In this passage, Celine not only recognizes the trans-formative nature of place (in this case; Africa) but also the affect place has on the psyche. Product of our environment for sure, in Celine's view. Or, I suppose, more a question of 'When in Rome'. Granted, Celine always has an uncanny way of seeing the worst in humanity, but that doesn't make his observations any less true. There is a biological element to his observation in that we adapt to be better suited to our environment (both psychical and social). To back up his claim, I will use the words of our nation's own Celine, Hunter S. Thompson regarding the desert heat. "I've never been able to properly explain myself in this climate."

The other passage I wanted to bring up was from Crime by Irvine Welsh. Besides being a great page turner of wonderful writing (as all of his books are) there was another interesting angle to this book. Reading it as an American, you get to see our bizarre nation through the eyes of one of the world's best writers. He did an amazing job capturing the absurdity of American culture and particularly the area of southern Florida, which is more absurd that most.

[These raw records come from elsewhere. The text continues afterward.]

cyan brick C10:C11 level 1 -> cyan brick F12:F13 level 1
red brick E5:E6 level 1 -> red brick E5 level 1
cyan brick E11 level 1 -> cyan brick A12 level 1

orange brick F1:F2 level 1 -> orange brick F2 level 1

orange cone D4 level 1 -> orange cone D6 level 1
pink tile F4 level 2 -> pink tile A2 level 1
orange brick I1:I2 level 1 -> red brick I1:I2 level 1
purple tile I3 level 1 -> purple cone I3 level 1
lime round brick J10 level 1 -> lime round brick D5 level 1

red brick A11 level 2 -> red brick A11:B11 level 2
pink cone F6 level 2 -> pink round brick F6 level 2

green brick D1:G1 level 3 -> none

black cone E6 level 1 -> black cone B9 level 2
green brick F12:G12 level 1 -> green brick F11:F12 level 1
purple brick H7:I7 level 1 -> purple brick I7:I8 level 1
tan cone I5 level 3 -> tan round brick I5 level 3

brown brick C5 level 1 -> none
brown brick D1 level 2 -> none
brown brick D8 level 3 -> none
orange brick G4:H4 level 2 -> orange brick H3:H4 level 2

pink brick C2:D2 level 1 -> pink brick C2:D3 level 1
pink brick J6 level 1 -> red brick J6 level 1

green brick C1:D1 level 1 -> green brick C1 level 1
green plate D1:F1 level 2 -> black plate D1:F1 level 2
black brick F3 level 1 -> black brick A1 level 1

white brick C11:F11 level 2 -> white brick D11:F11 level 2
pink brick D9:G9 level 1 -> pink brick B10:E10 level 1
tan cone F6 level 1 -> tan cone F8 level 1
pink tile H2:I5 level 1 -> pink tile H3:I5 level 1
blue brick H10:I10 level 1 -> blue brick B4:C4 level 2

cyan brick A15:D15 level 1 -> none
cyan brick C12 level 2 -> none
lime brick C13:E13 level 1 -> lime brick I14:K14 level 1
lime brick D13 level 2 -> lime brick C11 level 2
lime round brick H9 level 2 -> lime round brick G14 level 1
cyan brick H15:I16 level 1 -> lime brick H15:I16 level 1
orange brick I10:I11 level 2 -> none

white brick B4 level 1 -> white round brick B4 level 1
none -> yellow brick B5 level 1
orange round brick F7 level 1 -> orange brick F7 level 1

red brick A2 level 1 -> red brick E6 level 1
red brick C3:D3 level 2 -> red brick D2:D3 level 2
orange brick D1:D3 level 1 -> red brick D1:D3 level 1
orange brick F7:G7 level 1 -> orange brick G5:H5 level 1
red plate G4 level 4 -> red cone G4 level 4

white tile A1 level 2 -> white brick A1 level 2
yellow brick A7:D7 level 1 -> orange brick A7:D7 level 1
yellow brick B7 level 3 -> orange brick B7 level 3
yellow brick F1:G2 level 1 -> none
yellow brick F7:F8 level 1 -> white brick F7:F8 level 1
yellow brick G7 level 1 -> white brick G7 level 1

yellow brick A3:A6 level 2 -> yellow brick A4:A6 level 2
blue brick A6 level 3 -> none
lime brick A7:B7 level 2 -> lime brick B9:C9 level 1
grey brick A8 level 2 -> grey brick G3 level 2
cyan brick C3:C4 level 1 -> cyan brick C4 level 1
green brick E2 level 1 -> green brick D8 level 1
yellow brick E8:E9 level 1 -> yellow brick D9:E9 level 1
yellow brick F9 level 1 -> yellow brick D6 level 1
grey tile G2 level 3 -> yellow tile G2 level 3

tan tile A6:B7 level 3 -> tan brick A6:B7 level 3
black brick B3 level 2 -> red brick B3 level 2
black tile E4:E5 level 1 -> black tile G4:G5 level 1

SUVs rumble by with slow menace, the unstable nightclub bouncers of the automobile world.              Page 145     


They drive through residential blocks, broken up by parking lots and strip malls with low-yielding enterprises like cheap insurance brokerage, electrical repairs and pet supplies stores.  Page 151



I just chose these two examples because I thought they were fun but also insightful. The first is just right on. No explanation needed. The second is more insightful I think. It's not only a simple encapsulation of our suburban sprawl, but also a deft comment on our so-called world class economy, which when you look behind the curtain, is nothing more than a marginal exchange of personal services on par with a third world nation. We just pass money around back and forth, luckily for us, there's a lot of it to pass. It's funny how someone that's not from here could see those strip malls that way, where as more Americans might not look close enough to realize most of the stores they support are essentially useless.

I don't necessarily think writers are smarter, they are just more observant than most people. Or perhaps, it's just that we feel the need to shout out into the world the things we see like Walt Whitman and later Alan Ginsberg suggested. Maybe we are just loudmouths yelling out the things most everyone else silently knows and accepts and shakes their heads hoping we'll shut up already. Sorry. We can't. It's biological.